DESCRIPTION OF THE TASK: When you reach the line with "Document page, 1125x844 pixels." in the listing below, transcribe it and each line after it up to and including the line with "Document page, 1500x844 pixels.", exactly and with nothing else.

AVAILABLE DATA:
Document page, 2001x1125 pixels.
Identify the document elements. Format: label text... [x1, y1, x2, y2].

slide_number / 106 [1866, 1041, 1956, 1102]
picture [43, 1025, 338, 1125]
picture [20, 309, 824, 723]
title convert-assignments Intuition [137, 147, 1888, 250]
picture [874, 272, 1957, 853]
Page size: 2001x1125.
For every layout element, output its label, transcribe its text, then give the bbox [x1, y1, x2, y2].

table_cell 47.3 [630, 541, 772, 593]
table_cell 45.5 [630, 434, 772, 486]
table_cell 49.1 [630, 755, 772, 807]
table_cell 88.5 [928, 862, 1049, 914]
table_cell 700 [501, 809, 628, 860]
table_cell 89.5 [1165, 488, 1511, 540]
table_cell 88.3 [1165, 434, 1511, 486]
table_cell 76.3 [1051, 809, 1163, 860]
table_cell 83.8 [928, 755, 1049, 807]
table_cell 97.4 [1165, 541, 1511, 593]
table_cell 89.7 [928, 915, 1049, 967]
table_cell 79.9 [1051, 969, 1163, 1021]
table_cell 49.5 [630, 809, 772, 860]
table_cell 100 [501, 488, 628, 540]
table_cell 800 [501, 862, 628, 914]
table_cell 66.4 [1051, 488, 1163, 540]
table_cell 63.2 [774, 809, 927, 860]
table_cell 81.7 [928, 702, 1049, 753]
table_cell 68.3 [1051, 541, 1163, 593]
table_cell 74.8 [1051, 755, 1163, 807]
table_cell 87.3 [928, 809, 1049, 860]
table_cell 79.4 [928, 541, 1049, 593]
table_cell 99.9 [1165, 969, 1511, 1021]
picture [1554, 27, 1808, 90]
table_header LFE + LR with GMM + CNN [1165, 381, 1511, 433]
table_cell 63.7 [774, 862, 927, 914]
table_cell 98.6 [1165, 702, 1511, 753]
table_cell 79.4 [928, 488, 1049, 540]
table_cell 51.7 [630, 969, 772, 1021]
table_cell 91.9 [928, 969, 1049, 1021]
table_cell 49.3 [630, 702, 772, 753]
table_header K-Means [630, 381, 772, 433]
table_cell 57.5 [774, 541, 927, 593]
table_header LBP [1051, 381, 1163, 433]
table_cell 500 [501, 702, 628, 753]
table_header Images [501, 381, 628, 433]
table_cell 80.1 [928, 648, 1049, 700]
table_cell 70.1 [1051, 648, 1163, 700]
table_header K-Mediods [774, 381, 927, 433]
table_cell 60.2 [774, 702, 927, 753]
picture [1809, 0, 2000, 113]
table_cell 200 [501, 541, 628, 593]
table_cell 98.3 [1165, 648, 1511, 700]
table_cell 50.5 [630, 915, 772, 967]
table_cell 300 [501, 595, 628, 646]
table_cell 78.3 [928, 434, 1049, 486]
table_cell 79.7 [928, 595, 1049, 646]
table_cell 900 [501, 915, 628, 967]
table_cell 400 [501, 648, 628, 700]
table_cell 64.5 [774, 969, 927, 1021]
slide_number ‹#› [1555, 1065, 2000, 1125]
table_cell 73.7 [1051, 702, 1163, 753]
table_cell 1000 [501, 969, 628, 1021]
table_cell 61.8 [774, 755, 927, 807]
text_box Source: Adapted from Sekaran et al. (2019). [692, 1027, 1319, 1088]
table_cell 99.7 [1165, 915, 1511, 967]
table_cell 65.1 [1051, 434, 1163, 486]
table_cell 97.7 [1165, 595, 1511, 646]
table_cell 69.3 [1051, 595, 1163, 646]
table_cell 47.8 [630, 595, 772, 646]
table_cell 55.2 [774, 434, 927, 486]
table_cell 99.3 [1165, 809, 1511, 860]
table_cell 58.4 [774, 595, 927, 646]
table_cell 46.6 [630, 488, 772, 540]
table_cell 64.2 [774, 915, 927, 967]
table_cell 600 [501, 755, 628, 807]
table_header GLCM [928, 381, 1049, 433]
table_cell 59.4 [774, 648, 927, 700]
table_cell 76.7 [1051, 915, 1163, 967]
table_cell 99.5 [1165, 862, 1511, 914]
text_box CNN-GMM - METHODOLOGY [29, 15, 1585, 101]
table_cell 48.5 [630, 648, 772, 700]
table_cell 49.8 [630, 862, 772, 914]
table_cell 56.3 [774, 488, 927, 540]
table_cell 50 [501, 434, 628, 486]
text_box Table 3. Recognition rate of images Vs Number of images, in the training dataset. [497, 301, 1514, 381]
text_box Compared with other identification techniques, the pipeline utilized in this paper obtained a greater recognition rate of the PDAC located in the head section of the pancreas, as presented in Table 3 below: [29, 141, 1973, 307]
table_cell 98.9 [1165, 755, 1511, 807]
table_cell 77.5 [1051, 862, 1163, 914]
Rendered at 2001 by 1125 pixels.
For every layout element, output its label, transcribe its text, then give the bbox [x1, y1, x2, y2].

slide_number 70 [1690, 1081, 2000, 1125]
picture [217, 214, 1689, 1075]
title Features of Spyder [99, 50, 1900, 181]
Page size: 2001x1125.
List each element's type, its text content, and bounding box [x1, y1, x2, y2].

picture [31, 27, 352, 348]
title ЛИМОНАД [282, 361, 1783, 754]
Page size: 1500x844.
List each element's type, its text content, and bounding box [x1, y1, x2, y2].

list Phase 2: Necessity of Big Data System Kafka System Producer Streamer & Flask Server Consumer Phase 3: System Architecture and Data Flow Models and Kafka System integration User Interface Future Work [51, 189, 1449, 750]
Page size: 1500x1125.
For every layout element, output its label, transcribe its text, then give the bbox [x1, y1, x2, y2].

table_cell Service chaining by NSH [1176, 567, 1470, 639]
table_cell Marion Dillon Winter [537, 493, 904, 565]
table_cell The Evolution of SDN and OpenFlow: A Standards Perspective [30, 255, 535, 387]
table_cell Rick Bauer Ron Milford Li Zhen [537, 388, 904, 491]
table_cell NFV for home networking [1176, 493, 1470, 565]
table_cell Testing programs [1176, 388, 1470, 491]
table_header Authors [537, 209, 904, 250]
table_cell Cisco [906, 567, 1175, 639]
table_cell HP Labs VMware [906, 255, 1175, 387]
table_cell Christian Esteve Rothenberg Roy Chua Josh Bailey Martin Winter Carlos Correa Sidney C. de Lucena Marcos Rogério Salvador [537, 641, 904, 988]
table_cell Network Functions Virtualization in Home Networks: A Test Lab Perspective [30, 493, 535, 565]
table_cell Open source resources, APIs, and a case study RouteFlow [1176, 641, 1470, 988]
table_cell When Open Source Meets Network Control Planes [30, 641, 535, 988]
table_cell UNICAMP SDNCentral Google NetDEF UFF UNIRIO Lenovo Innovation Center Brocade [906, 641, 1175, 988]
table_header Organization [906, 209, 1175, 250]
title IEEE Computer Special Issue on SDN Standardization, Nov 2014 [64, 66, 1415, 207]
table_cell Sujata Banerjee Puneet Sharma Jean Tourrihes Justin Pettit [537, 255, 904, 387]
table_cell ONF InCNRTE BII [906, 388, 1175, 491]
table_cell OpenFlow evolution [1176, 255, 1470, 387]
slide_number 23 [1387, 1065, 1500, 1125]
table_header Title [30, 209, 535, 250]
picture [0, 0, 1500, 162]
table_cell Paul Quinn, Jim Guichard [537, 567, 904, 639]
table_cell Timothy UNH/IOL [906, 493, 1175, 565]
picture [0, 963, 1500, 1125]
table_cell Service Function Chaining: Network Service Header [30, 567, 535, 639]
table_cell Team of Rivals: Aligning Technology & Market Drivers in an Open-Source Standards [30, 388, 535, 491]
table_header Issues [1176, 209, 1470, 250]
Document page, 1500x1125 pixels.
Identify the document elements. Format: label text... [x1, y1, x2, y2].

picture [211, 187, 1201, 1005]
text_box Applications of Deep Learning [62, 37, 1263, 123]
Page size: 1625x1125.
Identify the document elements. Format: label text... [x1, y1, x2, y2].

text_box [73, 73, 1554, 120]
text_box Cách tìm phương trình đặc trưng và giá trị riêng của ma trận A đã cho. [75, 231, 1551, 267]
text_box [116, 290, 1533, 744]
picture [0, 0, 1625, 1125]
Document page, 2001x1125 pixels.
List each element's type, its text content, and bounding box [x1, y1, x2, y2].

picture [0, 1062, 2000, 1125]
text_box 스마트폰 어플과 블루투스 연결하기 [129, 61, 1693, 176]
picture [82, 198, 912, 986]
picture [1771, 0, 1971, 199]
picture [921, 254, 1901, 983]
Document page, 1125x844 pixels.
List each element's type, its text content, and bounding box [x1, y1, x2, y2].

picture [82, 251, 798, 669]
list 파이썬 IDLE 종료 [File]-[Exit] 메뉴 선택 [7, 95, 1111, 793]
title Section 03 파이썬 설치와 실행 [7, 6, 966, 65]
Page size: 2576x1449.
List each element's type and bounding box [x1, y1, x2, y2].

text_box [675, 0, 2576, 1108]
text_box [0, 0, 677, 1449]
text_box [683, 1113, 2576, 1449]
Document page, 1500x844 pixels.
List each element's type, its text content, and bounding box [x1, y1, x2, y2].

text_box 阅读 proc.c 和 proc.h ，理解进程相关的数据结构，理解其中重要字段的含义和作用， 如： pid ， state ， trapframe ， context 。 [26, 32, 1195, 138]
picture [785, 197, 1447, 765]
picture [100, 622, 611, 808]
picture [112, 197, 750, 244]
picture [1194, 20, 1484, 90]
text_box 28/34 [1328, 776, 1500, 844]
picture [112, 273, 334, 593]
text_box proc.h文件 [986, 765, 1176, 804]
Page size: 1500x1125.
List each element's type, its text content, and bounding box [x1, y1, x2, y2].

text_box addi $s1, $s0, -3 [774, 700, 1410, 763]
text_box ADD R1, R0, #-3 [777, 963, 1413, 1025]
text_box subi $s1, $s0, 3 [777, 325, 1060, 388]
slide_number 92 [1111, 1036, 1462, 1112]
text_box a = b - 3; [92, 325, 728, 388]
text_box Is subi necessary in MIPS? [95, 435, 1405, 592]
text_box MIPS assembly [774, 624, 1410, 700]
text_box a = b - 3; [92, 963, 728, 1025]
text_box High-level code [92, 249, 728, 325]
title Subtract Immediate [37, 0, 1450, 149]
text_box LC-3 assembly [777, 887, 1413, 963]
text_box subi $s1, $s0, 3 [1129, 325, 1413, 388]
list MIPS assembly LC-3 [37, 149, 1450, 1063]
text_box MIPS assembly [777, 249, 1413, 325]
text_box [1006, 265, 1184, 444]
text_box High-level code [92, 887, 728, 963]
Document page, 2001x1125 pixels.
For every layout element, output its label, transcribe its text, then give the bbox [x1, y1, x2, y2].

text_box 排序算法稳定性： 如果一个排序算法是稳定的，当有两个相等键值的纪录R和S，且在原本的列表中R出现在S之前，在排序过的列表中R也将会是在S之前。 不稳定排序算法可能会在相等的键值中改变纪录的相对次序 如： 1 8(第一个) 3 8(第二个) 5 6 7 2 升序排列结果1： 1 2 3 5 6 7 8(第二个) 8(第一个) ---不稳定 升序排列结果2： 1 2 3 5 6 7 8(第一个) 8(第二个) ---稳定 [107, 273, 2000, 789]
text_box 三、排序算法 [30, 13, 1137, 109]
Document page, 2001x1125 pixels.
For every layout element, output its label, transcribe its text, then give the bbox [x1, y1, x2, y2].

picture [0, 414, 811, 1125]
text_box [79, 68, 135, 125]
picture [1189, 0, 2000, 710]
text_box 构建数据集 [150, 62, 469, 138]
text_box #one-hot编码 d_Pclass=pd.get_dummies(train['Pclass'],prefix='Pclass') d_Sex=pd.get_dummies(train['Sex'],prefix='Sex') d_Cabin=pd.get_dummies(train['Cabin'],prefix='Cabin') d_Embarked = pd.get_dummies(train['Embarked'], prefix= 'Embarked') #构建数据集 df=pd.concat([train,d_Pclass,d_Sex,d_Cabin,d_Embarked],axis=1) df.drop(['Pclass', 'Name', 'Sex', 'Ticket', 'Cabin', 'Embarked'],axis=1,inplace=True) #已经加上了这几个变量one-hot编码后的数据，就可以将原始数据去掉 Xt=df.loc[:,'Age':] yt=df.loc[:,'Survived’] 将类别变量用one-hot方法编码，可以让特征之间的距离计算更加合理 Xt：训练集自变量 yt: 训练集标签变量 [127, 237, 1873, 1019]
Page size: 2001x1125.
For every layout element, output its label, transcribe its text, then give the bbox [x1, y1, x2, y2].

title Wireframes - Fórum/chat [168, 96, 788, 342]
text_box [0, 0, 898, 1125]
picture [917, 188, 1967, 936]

RESULT BELOW:
Document page, 1125x844 pixels.
List each element's type, its text content, and bounding box [x1, y1, x2, y2].

picture [82, 251, 798, 669]
list 파이썬 IDLE 종료 [File]-[Exit] 메뉴 선택 [7, 95, 1111, 793]
title Section 03 파이썬 설치와 실행 [7, 6, 966, 65]
Page size: 2576x1449.
List each element's type and bounding box [x1, y1, x2, y2].

text_box [675, 0, 2576, 1108]
text_box [0, 0, 677, 1449]
text_box [683, 1113, 2576, 1449]
Document page, 1500x844 pixels.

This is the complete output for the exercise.